Saved data entries:

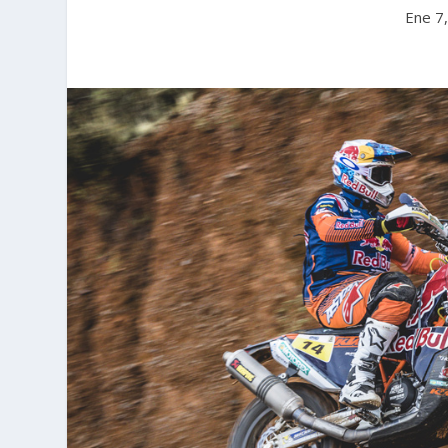
Ene 7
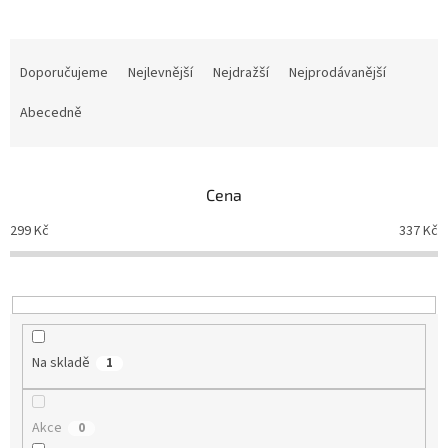
Ř
a
Doporučujeme
Nejlevnější
Nejdražší
Nejprodávanější
z
e
Abecedně
n
í
p
Cena
r
o
299
Kč
337
Kč
d
u
k
t
ů
Na skladě
1
Akce
0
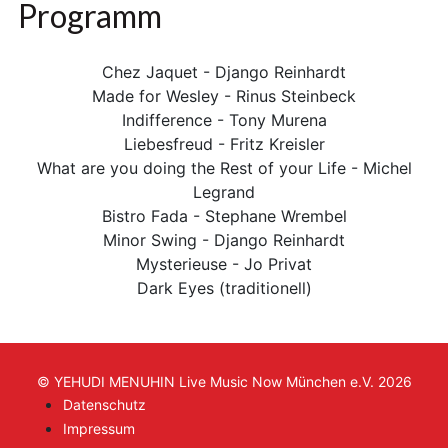
Programm
Chez Jaquet - Django Reinhardt
Made for Wesley - Rinus Steinbeck
Indifference - Tony Murena
Liebesfreud - Fritz Kreisler
What are you doing the Rest of your Life - Michel
Legrand
Bistro Fada - Stephane Wrembel
Minor Swing - Django Reinhardt
Mysterieuse - Jo Privat
Dark Eyes (traditionell)
© YEHUDI MENUHIN Live Music Now München e.V. 2026
Datenschutz
Impressum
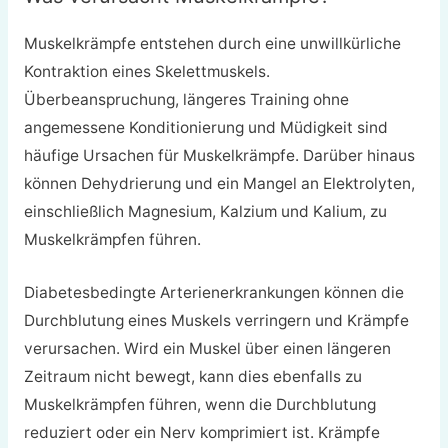
Muskelkrämpfe entstehen durch eine unwillkürliche
Kontraktion eines Skelettmuskels.
Überbeanspruchung, längeres Training ohne
angemessene Konditionierung und Müdigkeit sind
häufige Ursachen für Muskelkrämpfe. Darüber hinaus
können Dehydrierung und ein Mangel an Elektrolyten,
einschließlich Magnesium, Kalzium und Kalium, zu
Muskelkrämpfen führen.
Diabetesbedingte Arterienerkrankungen können die
Durchblutung eines Muskels verringern und Krämpfe
verursachen. Wird ein Muskel über einen längeren
Zeitraum nicht bewegt, kann dies ebenfalls zu
Muskelkrämpfen führen, wenn die Durchblutung
reduziert oder ein Nerv komprimiert ist. Krämpfe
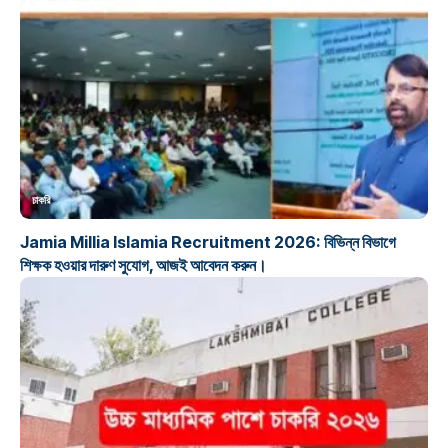
চাকরি
Jamia Millia Islamia Recruitment 2026: বিভিন্ন বিভাগে
শিক্ষক হওয়ার দারুণ সুযোগ, আজই আবেদন করুন।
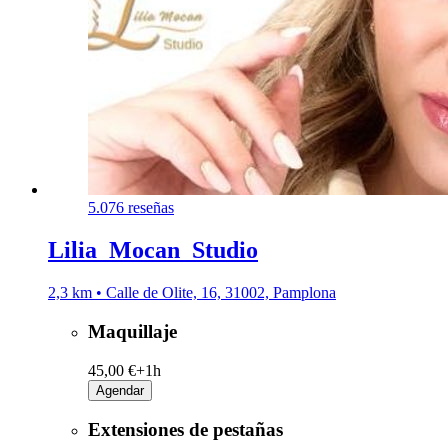
5.0
76 reseñas
Lilia_Mocan_Studio
2,3 km • Calle de Olite, 16, 31002, Pamplona
Maquillaje
45,00 €+
1h
Agendar
Extensiones de pestañas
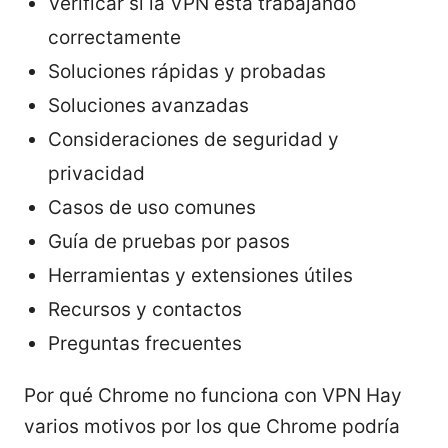
Verificar si la VPN está trabajando
correctamente
Soluciones rápidas y probadas
Soluciones avanzadas
Consideraciones de seguridad y
privacidad
Casos de uso comunes
Guía de pruebas por pasos
Herramientas y extensiones útiles
Recursos y contactos
Preguntas frecuentes
Por qué Chrome no funciona con VPN Hay
varios motivos por los que Chrome podría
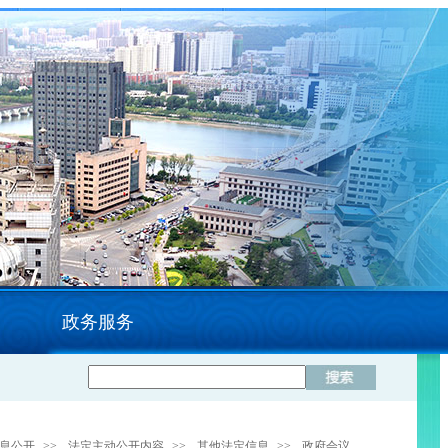
政务服务
息公开
>>
法定主动公开内容
>>
其他法定信息
>>
政府会议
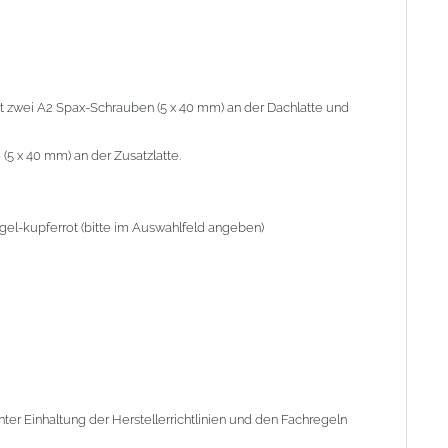
r Einhaltung der Herstellerrichtlinien und den Fachregeln des
t zwei A2 Spax-Schrauben (5 x 40 mm) an der Dachlatte und
(5 x 40 mm) an der Zusatzlatte.
iegel-kupferrot (bitte im Auswahlfeld angeben)
er Einhaltung der Herstellerrichtlinien und den Fachregeln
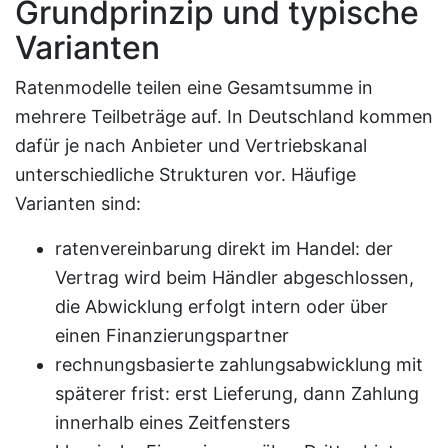
Grundprinzip und typische
Varianten
Ratenmodelle teilen eine Gesamtsumme in
mehrere Teilbeträge auf. In Deutschland kommen
dafür je nach Anbieter und Vertriebskanal
unterschiedliche Strukturen vor. Häufige
Varianten sind:
ratenvereinbarung direkt im Handel: der
Vertrag wird beim Händler abgeschlossen,
die Abwicklung erfolgt intern oder über
einen Finanzierungspartner
rechnungsbasierte zahlungsabwicklung mit
späterer frist: erst Lieferung, dann Zahlung
innerhalb eines Zeitfensters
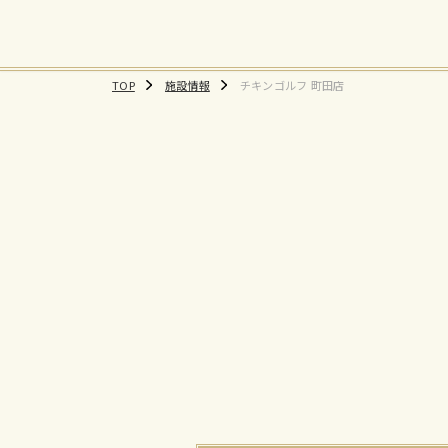
TOP
施設情報
チキンゴルフ 町田店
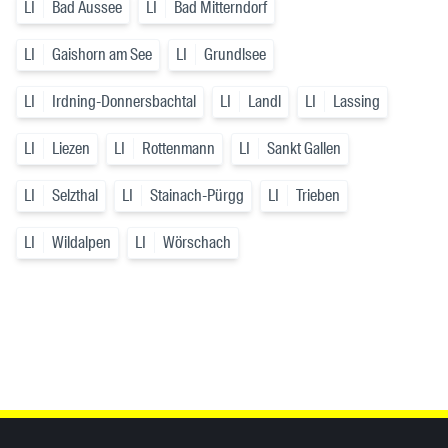
LI
Bad Aussee
LI
Bad Mitterndorf
LI
Gaishorn am See
LI
Grundlsee
LI
Irdning-Donnersbachtal
LI
Landl
LI
Lassing
LI
Liezen
LI
Rottenmann
LI
Sankt Gallen
LI
Selzthal
LI
Stainach-Pürgg
LI
Trieben
LI
Wildalpen
LI
Wörschach
Inhaltsinformationen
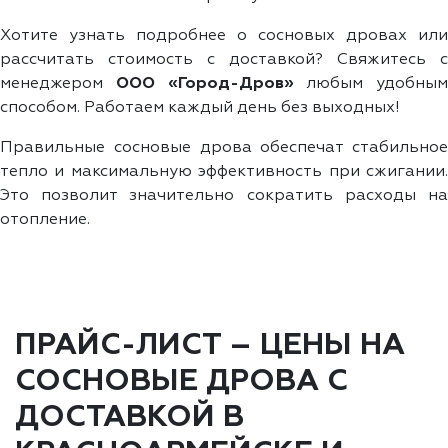
Хотите узнать подробнее о сосновых дровах или
рассчитать стоимость с доставкой? Свяжитесь с
менеджером
ООО «Город-Дров»
любым удобным
способом. Работаем каждый день без выходных!
Правильные сосновые дрова обеспечат стабильное
тепло и максимальную эффективность при сжигании.
Это позволит значительно сократить расходы на
отопление.
ПРАЙС-ЛИСТ – ЦЕНЫ НА
СОСНОВЫЕ ДРОВА С
ДОСТАВКОЙ В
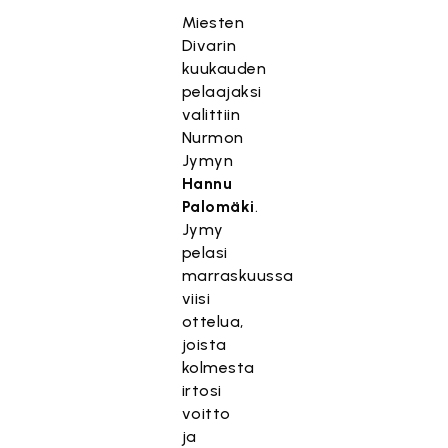
Miesten
Divarin
kuukauden
pelaajaksi
valittiin
Nurmon
Jymyn
Hannu
Palomäki
.
Jymy
pelasi
marraskuussa
viisi
ottelua,
joista
kolmesta
irtosi
voitto
ja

▸ **INSTRUCTION**: Your answer must restate the entries word for word and contain no pictures.

▸ **EXERCISE ANSWER**:
Ene 7
Ř
a
Doporučujeme
Nejlevnější
Nejdražší
Nejprodávanější
z
e
Abecedně
n
í
p
Cena
r
o
299
Kč
337
Kč
d
u
k
t
ů
Na skladě
1
Akce
0
Programm
Chez Jaquet - Django Reinhardt
Made for Wesley - Rinus Steinbeck
Indifference - Tony Murena
Liebesfreud - Fritz Kreisler
What are you doing the Rest of your Life - Michel
Legrand
Bistro Fada - Stephane Wrembel
Minor Swing - Django Reinhardt
Mysterieuse - Jo Privat
Dark Eyes (traditionell)
© YEHUDI MENUHIN Live Music Now München e.V. 2026
Datenschutz
Impressum
Muskelkrämpfe entstehen durch eine unwillkürliche
Kontraktion eines Skelettmuskels.
Überbeanspruchung, längeres Training ohne
angemessene Konditionierung und Müdigkeit sind
häufige Ursachen für Muskelkrämpfe. Darüber hinaus
können Dehydrierung und ein Mangel an Elektrolyten,
einschließlich Magnesium, Kalzium und Kalium, zu
Muskelkrämpfen führen.
Diabetesbedingte Arterienerkrankungen können die
Durchblutung eines Muskels verringern und Krämpfe
verursachen. Wird ein Muskel über einen längeren
Zeitraum nicht bewegt, kann dies ebenfalls zu
Muskelkrämpfen führen, wenn die Durchblutung
reduziert oder ein Nerv komprimiert ist. Krämpfe
চাকরি
Jamia Millia Islamia Recruitment 2026: বিভিন্ন বিভাগে
শিক্ষক হওয়ার দারুণ সুযোগ, আজই আবেদন করুন।
5.0
76 reseñas
Lilia_Mocan_Studio
2,3 km • Calle de Olite, 16, 31002, Pamplona
Maquillaje
45,00 €+
1h
Agendar
Extensiones de pestañas
Verificar si la VPN está trabajando
correctamente
Soluciones rápidas y probadas
Soluciones avanzadas
Consideraciones de seguridad y
privacidad
Casos de uso comunes
Guía de pruebas por pasos
Herramientas y extensiones útiles
Recursos y contactos
Preguntas frecuentes
Por qué Chrome no funciona con VPN Hay
varios motivos por los que Chrome podría
政务服务
息公开
>>
法定主动公开内容
>>
其他法定信息
>>
政府会议
r Einhaltung der Herstellerrichtlinien und den Fachregeln des
t zwei A2 Spax-Schrauben (5 x 40 mm) an der Dachlatte und
(5 x 40 mm) an der Zusatzlatte.
iegel-kupferrot (bitte im Auswahlfeld angeben)
er Einhaltung der Herstellerrichtlinien und den Fachregeln
Grundprinzip und typische
Varianten
Ratenmodelle teilen eine Gesamtsumme in
mehrere Teilbeträge auf. In Deutschland kommen
dafür je nach Anbieter und Vertriebskanal
unterschiedliche Strukturen vor. Häufige
Varianten sind:
ratenvereinbarung direkt im Handel: der
Vertrag wird beim Händler abgeschlossen,
die Abwicklung erfolgt intern oder über
einen Finanzierungspartner
rechnungsbasierte zahlungsabwicklung mit
späterer frist: erst Lieferung, dann Zahlung
innerhalb eines Zeitfensters
TOP
施設情報
チキンゴルフ 町田店
LI
Bad Aussee
LI
Bad Mitterndorf
LI
Gaishorn am See
LI
Grundlsee
LI
Irdning-Donnersbachtal
LI
Landl
LI
Lassing
LI
Liezen
LI
Rottenmann
LI
Sankt Gallen
LI
Selzthal
LI
Stainach-Pürgg
LI
Trieben
LI
Wildalpen
LI
Wörschach
Inhaltsinformationen
Хотите узнать подробнее о сосновых дровах или
рассчитать стоимость с доставкой? Свяжитесь с
менеджером
ООО «Город-Дров»
любым удобным
способом. Работаем каждый день без выходных!
Правильные сосновые дрова обеспечат стабильное
тепло и максимальную эффективность при сжигании.
Это позволит значительно сократить расходы на
отопление.
ПРАЙС-ЛИСТ – ЦЕНЫ НА
СОСНОВЫЕ ДРОВА С
ДОСТАВКОЙ В
Miesten
Divarin
kuukauden
pelaajaksi
valittiin
Nurmon
Jymyn
Hannu
Palomäki
.
Jymy
pelasi
marraskuussa
viisi
ottelua,
joista
kolmesta
irtosi
voitto
ja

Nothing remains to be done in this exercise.